The mask has a size of 48 bits and is generated randomly but deterministic. The amount of 1-bits and 0-bits is chosen carefully based on the expected chunk size. It is given by the binary-logarithm (log_2) of the expected chunk size.

To reach an expected chunk size of 1 MB, ceil(log_2(1000000)) = 20 1-bits have to be used. The exact distribution can be chosen randomly or derived empirically. As an example, the mask

110110010000001111000011010100110011010001100000

could be used.

Normalization

To achieve an average chunk size that is closer to the expected chunk size, the algorithm uses two different masks that make cut-point creation more or less likely respectively. This is called normalization. MaskSmall, used to make cut-point creation less likely, has two 1-bits more and MaskLarge, which makes cut-point creation more likely, has two 1-bits less. The algorithm then uses MaskSmall as long as the currently collected data is still less than the expected slice size and MaskLarge as soon as the data is more than the expected chunk size. Example values for an expected chunk size of 1 MB could be:

MaskSmall = 110110010000001111100011010110110011010001100000
MaskLarge = 110110010000001011000011010000110011010001100000

The amount of 1-bits the masks differ can be altered; the more, the closer the average chunk size is to the expected chunk size, but the less the data deduplication. This is referred to as normalization level, the default is 2. If all bits are set to 1, FastCDC degrades to FSC.

Cut-point skipping

In order to avoid chunks that are sized extremely small or large, the algorithm further employs a technique called cut-point skipping.

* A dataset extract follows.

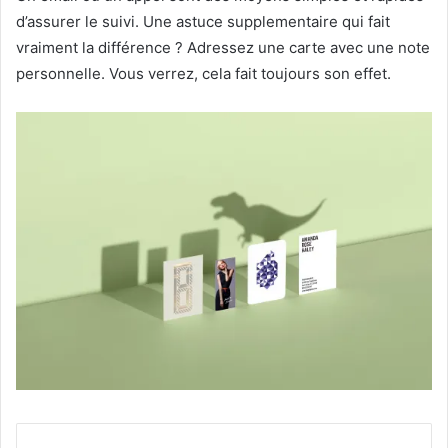
d’assurer le suivi. Une astuce supplementaire qui fait
vraiment la différence ? Adressez une carte avec une note
personnelle. Vous verrez, cela fait toujours son effet.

Therefore, a minimal and maximal chunk size, next to the expected chunk size, are introduced. Before the cut-point computation is started, the algorithm will always first attempt to consume the minimal amount of data and by that avoid having small chunks generated. Additionally, whenever the currently collected data exceeds the maximal chunk size, a cut-point is forced, avoiding generation of excessively large chunks.

In practice, the minimal and maximal chunk sizes are typically set to a factor of 0.25- and 8-times the expected chunk size, respectively. So for an expected chunk size of 1 MB, the minimal chunk size is 0.25 MB and the maximal chunk size is 8 MB.